# THE PROBLEM:
Look through the material below and return every line that contains "small".

# RECORDS FOR THIS TASK:
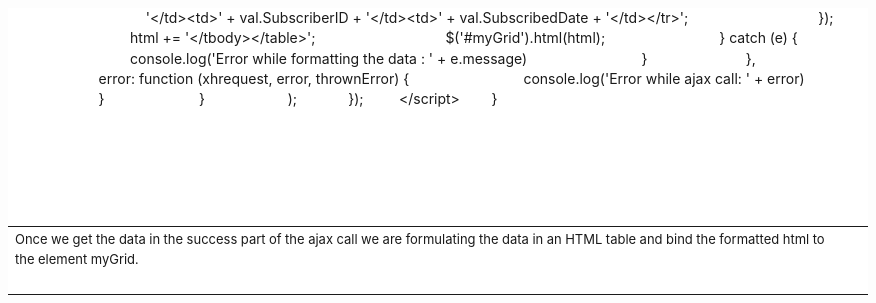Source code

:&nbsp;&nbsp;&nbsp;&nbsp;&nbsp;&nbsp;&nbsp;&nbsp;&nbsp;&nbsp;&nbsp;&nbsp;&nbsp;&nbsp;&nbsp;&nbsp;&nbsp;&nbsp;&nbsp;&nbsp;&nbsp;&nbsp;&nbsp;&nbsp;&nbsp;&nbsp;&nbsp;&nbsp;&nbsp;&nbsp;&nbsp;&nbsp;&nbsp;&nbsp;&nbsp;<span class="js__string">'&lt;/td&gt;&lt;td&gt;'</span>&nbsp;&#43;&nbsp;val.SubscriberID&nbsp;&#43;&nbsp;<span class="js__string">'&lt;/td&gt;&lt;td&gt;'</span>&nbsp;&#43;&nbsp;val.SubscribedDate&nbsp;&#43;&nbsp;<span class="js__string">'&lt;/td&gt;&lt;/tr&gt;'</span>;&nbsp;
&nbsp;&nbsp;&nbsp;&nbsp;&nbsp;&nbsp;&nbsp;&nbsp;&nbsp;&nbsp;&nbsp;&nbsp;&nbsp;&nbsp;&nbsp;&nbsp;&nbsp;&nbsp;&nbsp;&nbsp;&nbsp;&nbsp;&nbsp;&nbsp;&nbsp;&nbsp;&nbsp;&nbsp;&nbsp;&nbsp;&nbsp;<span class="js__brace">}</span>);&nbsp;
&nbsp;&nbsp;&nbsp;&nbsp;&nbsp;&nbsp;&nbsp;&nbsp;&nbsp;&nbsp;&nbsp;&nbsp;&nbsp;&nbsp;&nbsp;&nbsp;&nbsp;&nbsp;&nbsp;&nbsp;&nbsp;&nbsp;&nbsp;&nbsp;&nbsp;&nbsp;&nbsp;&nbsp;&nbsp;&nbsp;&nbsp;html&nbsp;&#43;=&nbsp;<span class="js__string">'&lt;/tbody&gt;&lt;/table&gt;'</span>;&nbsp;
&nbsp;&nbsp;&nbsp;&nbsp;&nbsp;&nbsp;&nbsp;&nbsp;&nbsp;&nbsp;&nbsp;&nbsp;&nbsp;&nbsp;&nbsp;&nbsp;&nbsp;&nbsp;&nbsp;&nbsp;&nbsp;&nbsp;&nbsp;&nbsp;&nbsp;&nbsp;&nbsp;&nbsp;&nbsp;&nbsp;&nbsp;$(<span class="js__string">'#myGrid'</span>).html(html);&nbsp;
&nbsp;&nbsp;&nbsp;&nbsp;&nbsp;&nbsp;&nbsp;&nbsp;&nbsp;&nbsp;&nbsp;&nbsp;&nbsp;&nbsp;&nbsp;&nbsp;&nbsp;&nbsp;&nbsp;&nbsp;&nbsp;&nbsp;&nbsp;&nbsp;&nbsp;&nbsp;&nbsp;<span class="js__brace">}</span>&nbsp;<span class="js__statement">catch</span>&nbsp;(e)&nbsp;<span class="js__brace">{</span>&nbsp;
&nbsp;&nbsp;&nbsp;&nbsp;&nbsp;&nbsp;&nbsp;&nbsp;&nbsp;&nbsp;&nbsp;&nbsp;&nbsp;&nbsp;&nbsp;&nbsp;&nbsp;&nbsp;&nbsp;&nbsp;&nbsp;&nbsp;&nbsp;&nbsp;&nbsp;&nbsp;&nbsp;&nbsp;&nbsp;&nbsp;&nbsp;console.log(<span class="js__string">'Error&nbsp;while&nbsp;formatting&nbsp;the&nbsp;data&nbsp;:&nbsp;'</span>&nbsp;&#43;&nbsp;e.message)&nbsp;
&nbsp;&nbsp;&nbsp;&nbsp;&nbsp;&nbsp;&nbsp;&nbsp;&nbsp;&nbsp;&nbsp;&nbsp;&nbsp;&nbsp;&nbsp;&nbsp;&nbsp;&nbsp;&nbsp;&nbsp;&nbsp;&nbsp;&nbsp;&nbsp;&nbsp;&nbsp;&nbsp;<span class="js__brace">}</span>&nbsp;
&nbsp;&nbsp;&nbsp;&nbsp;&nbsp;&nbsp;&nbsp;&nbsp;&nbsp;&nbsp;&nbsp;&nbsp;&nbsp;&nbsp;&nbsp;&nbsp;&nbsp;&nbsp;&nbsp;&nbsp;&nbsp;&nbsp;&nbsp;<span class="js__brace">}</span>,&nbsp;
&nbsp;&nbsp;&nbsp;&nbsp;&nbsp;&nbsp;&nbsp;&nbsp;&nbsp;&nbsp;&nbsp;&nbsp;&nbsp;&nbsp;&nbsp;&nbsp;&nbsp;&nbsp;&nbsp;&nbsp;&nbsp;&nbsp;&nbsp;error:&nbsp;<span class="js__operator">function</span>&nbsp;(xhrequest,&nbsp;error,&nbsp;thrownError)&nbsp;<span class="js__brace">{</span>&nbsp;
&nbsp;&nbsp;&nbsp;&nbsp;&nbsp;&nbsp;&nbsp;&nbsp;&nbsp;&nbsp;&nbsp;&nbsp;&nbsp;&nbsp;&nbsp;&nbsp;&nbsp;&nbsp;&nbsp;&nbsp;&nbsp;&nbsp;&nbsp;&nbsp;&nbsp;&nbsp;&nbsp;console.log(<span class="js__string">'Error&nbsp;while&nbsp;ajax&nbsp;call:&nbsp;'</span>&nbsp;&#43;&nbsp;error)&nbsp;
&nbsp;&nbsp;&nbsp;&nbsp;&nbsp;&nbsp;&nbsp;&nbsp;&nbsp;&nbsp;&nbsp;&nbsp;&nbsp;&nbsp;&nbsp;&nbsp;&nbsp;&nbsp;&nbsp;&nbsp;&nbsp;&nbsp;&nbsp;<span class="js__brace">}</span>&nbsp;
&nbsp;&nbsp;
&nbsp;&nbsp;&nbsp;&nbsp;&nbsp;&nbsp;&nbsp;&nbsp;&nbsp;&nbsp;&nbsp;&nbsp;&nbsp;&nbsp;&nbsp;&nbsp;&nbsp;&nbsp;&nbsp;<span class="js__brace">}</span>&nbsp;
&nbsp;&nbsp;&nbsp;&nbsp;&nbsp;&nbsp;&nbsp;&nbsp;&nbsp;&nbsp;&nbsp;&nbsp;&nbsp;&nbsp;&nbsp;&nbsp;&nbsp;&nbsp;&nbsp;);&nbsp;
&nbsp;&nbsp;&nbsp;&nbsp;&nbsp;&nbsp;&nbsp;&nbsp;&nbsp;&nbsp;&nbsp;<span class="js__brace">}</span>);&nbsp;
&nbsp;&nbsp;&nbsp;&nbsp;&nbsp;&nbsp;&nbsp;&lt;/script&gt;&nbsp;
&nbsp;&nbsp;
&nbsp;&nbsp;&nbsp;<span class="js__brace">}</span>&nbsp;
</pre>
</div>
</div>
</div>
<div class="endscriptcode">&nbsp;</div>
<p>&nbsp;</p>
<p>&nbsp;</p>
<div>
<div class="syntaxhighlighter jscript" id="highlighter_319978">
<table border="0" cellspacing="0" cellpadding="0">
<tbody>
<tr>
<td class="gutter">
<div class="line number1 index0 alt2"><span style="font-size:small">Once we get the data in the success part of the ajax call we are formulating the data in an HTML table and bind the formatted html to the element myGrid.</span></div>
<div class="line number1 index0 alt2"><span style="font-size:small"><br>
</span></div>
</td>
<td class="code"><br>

# TASK RESULT:
<div class="line number1 index0 alt2"><span style="font-size:small">Once we get the data in the success part of the ajax call we are formulating the data in an HTML table and bind the formatted html to the element myGrid.</span></div>
<div class="line number1 index0 alt2"><span style="font-size:small"><br>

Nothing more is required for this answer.